Pada tingkat kabupaten/kota, daerah tempat tinggal pekerja komuter banyak berada di kawasan penyangga metropolitan seperti Depok, Bekasi, Bogor, dan Tangerang. Sementara wilayah tujuan didominasi pusat kegiatan ekonomi seperti Jakarta Selatan, Jakarta Pusat, Surabaya, Bandung, Medan, dan Semarang.

Karakteristik pekerja komuter juga berbeda dari struktur pekerja nasional secara keseluruhan. BPS mencatat 82,3% pekerja komuter bekerja di sektor formal, sementara sisanya 17,7% berada di sektor informal.

Besarnya porsi pekerja formal ini dinilai berkaitan dengan pusat kegiatan ekonomi, kawasan perkantoran, industri, perdagangan, dan jasa yang punya pola kerja lebih teratur serta lokasi kerja relatif tetap.
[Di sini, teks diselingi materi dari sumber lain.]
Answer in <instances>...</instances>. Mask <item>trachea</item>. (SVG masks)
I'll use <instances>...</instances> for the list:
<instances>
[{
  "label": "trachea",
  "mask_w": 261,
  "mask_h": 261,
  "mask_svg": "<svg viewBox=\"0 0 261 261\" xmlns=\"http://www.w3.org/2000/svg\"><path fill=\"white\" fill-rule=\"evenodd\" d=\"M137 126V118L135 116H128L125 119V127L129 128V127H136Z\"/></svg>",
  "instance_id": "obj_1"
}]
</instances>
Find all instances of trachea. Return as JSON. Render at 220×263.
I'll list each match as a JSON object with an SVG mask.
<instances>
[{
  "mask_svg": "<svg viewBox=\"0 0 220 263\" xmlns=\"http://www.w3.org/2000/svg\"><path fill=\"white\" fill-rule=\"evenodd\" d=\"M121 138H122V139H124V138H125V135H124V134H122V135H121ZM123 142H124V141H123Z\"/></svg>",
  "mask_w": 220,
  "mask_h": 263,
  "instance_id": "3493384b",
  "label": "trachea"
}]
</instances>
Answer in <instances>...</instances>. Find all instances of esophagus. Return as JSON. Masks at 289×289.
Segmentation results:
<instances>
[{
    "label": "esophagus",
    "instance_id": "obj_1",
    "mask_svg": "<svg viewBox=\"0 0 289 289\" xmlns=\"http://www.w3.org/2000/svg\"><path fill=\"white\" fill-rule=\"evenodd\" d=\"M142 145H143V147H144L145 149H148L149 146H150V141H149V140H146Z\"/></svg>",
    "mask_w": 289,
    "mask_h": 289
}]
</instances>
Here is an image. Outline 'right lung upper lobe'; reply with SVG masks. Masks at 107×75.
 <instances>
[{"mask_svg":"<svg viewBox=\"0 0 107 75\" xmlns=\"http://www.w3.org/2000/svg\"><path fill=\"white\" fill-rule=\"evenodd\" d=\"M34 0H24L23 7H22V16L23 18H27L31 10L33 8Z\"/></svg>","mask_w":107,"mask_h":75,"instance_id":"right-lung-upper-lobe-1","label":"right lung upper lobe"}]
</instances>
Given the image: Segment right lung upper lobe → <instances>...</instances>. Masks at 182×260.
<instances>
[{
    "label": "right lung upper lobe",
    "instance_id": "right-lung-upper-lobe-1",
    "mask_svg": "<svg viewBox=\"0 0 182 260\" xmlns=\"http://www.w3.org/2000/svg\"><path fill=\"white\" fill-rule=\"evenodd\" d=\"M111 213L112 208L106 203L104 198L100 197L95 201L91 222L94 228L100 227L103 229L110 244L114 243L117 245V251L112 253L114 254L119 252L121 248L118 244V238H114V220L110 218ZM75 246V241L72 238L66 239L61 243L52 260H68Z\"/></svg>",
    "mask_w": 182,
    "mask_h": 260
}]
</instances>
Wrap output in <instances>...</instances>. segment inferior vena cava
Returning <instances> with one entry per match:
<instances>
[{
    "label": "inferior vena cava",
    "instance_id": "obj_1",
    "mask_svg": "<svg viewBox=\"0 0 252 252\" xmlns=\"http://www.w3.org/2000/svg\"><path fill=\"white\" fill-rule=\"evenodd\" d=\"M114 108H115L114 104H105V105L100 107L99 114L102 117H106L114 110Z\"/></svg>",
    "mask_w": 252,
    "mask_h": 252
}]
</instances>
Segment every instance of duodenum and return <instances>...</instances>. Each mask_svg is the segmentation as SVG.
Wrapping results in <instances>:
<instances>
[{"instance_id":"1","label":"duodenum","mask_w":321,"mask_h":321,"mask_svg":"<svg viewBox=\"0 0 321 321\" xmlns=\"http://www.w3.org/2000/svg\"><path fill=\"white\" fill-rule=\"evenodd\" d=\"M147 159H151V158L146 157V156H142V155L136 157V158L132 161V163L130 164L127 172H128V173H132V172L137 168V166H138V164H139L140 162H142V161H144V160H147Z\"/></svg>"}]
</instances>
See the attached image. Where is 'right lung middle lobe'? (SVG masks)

DKI Jakarta mencatat 92,9% pekerja komuternya berada di sektor formal, disusul Banten 88%, Kepulauan Riau 86,6%, serta Jawa Barat dan Kalimantan Barat masing-masing 85,4%.

Secara nasional, pekerja komuter juga didominasi kelompok berpendidikan SMA ke atas. BPS menyebut pola ini berkaitan dengan struktur pekerjaan di wilayah tujuan, termasuk sektor formal, jasa, administrasi, perdagangan modern, serta aktivitas ekonomi perkotaan.

Jumlah pekerja komuter sendiri sempat mengalami pasang surut dalam satu dekade terakhir. Dari 7,1 juta orang pada 2016, angkanya sempat naik jadi 8,9 juta pada 2019, lalu turun ke 7 juta pada 2020, sebelum kembali merangkak naik hingga mencapai 7,7 juta orang pada 2025 dari sebelumnya 7,6 juta orang pada 2024.